Hey, when a “scientist” informs us that he’s looked at something “objectively,” who are we to differ?
“Honey bees,” Yanega expertly added, “are perfectly delicious.”
Transhumanism, World Economic Forum, Great Reset, control of our food and money and data, loss of privacy, honey bees for lunch, and all that — it’s not some recent offshoot of the so-called pandemic. This insanity has been in the works for a long time.
The sooner we accept that reality, the sooner we can find allies and create coalitions to tackle the urgent work of stopping a full takeover.
How lucky are we? We’ve been chosen for the most important mission of all time — the survival of freedom and autonomy.
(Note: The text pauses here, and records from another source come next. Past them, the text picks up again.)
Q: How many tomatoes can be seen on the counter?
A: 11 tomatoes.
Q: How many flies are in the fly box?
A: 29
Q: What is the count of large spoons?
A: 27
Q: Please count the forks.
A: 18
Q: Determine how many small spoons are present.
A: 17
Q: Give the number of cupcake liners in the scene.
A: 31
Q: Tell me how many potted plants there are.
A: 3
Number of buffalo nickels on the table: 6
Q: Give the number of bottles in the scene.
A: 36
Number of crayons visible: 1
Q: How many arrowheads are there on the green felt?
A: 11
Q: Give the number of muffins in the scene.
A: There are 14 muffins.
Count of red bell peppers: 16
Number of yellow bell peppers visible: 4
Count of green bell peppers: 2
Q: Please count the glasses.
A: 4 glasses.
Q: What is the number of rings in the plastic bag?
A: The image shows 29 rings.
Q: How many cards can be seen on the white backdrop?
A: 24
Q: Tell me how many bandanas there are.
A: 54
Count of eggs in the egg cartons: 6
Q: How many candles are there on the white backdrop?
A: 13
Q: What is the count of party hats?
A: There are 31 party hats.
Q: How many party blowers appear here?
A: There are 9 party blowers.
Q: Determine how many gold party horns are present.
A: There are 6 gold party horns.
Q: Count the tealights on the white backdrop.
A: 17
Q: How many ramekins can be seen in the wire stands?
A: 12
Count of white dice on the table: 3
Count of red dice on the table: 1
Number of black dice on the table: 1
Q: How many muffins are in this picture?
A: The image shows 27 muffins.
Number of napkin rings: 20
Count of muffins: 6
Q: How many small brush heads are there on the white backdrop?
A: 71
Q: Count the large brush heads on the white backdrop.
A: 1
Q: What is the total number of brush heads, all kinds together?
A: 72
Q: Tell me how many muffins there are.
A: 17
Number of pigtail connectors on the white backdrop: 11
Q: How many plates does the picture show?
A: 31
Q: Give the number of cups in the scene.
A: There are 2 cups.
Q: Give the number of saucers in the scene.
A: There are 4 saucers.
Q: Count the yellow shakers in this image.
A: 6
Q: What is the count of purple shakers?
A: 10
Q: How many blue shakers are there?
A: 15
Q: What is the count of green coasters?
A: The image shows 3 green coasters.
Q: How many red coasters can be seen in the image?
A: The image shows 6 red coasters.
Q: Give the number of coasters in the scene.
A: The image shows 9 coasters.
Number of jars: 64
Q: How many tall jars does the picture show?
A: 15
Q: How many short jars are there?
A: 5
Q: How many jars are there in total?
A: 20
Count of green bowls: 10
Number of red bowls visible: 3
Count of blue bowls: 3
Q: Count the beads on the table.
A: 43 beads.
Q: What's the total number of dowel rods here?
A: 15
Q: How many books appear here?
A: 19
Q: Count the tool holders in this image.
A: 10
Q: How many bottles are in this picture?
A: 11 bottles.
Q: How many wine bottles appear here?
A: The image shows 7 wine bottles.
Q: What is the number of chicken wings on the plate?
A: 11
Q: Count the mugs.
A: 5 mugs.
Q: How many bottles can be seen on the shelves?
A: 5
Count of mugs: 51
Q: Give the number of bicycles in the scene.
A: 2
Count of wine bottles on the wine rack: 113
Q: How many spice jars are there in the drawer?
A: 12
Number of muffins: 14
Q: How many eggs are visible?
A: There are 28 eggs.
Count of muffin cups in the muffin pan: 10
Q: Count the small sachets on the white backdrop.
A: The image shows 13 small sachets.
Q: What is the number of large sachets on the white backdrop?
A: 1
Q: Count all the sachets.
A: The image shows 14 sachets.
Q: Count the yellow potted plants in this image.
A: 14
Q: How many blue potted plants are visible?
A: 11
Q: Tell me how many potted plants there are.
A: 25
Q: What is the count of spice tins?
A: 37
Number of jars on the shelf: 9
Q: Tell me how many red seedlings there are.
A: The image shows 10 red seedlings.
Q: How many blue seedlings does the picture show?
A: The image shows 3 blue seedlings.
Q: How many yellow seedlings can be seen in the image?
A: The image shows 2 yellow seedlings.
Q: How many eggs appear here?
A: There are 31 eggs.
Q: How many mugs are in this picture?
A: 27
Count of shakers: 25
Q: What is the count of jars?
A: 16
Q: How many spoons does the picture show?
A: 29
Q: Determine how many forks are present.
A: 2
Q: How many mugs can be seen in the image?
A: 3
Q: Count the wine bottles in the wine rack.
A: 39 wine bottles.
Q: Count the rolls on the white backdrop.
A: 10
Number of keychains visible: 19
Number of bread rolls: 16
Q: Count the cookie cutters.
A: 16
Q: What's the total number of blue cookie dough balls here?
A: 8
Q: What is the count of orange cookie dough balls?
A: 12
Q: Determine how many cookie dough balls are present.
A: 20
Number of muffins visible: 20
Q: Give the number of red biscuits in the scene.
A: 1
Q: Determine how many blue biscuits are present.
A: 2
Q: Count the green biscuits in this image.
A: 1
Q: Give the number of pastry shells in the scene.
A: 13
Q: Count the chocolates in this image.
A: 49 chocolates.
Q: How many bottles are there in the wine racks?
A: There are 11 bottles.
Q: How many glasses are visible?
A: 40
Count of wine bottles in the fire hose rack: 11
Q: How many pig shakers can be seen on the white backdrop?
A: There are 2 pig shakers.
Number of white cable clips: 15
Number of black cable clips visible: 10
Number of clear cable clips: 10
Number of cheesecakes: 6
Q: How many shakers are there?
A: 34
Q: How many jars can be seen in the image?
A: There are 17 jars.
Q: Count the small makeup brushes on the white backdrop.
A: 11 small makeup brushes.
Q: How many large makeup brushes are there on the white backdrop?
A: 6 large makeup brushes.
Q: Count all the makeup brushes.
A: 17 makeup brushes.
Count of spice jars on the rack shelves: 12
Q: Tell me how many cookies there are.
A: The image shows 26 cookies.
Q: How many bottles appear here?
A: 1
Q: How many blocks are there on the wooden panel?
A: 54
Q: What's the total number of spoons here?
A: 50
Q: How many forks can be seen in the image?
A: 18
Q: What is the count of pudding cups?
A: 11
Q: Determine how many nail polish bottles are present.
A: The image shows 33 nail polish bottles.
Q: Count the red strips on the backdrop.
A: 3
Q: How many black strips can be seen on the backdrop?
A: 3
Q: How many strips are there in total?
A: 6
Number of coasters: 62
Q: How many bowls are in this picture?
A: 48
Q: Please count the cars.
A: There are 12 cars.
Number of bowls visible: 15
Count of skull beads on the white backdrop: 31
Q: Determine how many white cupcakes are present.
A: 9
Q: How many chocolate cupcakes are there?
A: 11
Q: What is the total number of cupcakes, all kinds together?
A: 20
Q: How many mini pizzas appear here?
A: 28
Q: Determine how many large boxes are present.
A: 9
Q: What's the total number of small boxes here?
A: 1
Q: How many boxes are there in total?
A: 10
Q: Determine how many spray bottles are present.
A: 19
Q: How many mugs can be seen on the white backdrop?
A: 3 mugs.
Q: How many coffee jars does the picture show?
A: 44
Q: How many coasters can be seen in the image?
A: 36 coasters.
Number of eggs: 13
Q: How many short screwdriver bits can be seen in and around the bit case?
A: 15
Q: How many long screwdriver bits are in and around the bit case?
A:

I can't believe what I just read "Honeybees are delicious." arrrrrgh, don't eat honey bees. Eat crickets, etc, insects are very nutritious actually, if pesticide and herbicide free. They provide N-acetylglucosamine which otherwise is hard to get without gnawing on oyster/clam shells. https://www.medicinenet.com/n-acetyl_glucosamine/supplements-vitamins.htm Missionaries made African people stop feeding toddlers insects and the toddlers got kwashiokor - edematous malnutrition and a puffy swollen gut. Low meat product diets would be more at risk because bone broth would have a different form of glucosamine. -> point, while WEF goals are bad, insects as food are not bad for humans, actually kind of healthy.
Thanks Mickey - amazing to see the push for insect-eating way back in 2013 - not surprised - the Rockefellers & Rothschilds have been planning, as you say, a long time - quick question - your stat that we're using 13,000 times more pesticides than when Rachel Carson wrote Silent Spring - do you have a source for that? - That is really disturbing!